Benvolio is still just a youth who likes to jest and celebrate with his friends, but he is a faithful companion who comforts Romeo when he pines over Rosaline and cares for Mercutio as he dies. The virtuous Benvolio ends up as one of the play’s ultimate victims. In spite of his efforts to make peace, both of his closest friends die.
The English adjective "benevolent" derives from the Latin "benevolentia." This Latin word is a combination of "bene" (meaning "well") and "volantem" (meaning "to wish").
Therefore, "benevolent" literally means that someone "wishes well."
In Shakespeare's "Romeo and Juliet," the character Benvolio stands out as someone who wishes well on the characters in general.

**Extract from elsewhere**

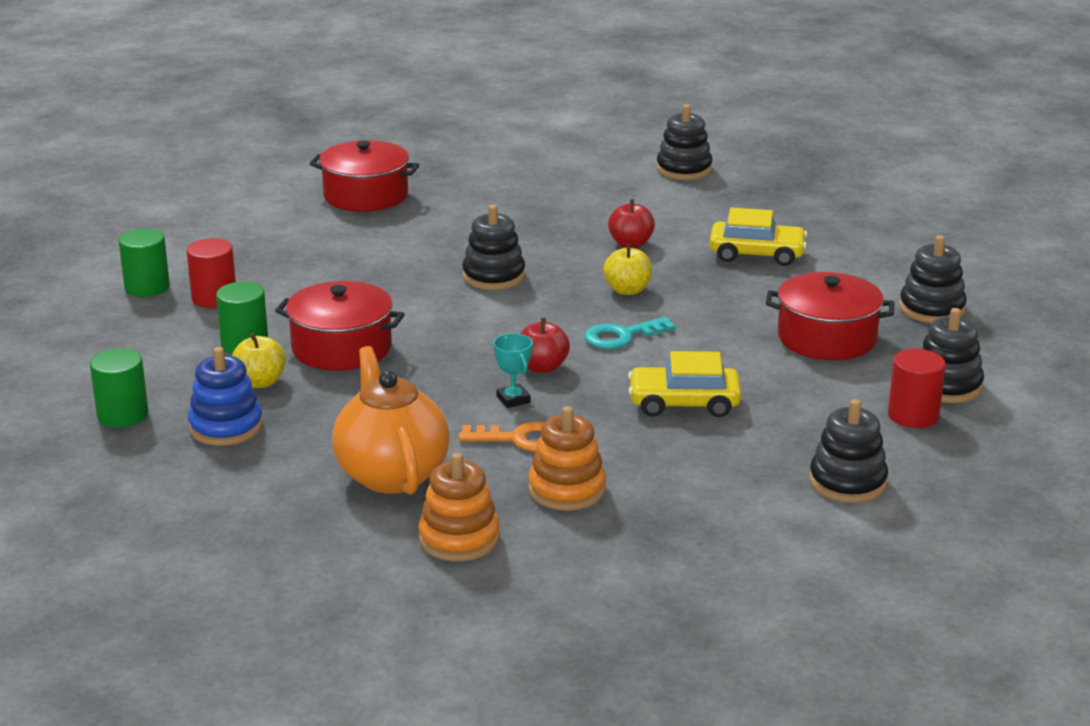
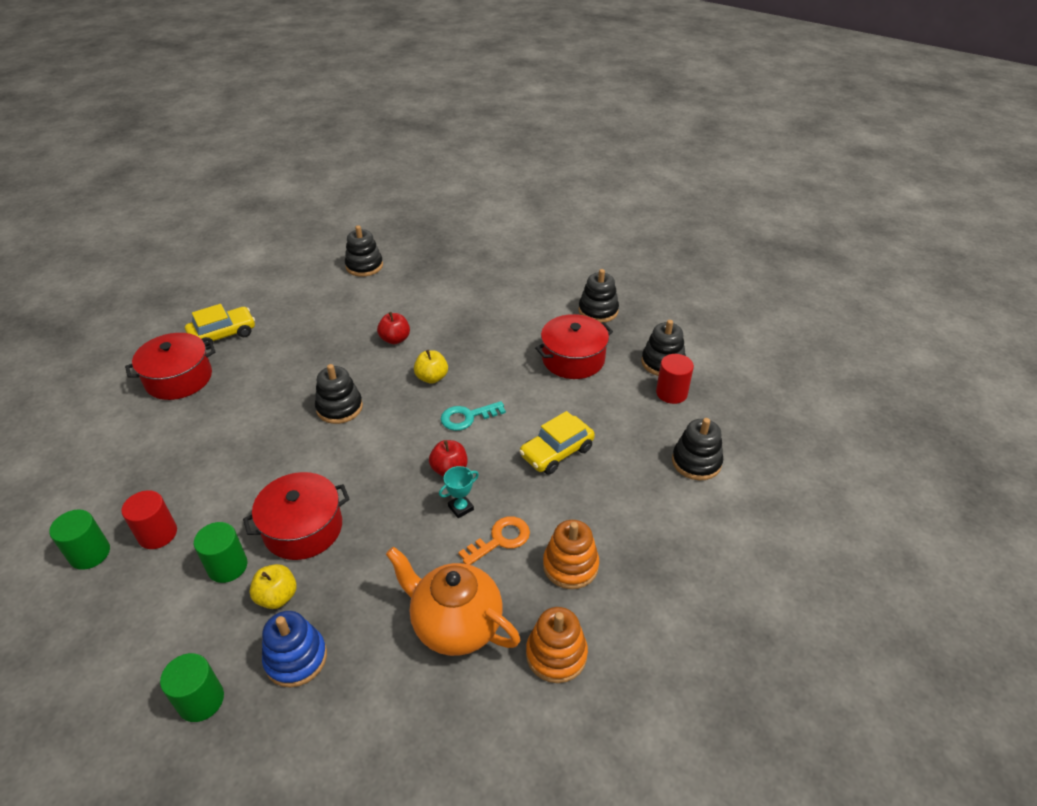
camera: 40 degrees left, 15 degrees up
(513, 399) = (460, 508): turquoise trophy -> turquoise trophy turned 60 degrees counterclockwise
(622, 336) = (467, 417): turquoise key -> turquoise key turned 45 degrees clockwise
(757, 254) = (472, 314): yellow car -> yellow car (223, 334)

He attempts to keep or generate peace (albeit unsuccessfully) between the warring Montague and Capulet families.
At the start of the play, Benvolio tries to distract his cousin Romeo from his affection for Rosaline: "By giving liberty unto thine eyes; Examine other beauties." (Act I, Scene 1)
Benvolio also tries to prevent fights and duels. ("Part, fools! Put up your swords; you know not what you do." - Act I) When Romeo slays Juliet's cousin Tybalt, Benvolio tries to reduce the punishment from death to banishment.
In William Shakespeare's Romeo and Juliet, Benvolio's name comes from the word "benevolent". Benevolent is derived from the Latin words "bene", meaning "well", and "volente", meaning "wishing".
Benvolio's character is the very epitome of a well-wisher, or a peace-keeper. He is the character who is constantly trying to avoid conflicts, or break up fights.
I do but keep the peace; put up they sword,
Or manage it to part these men with me.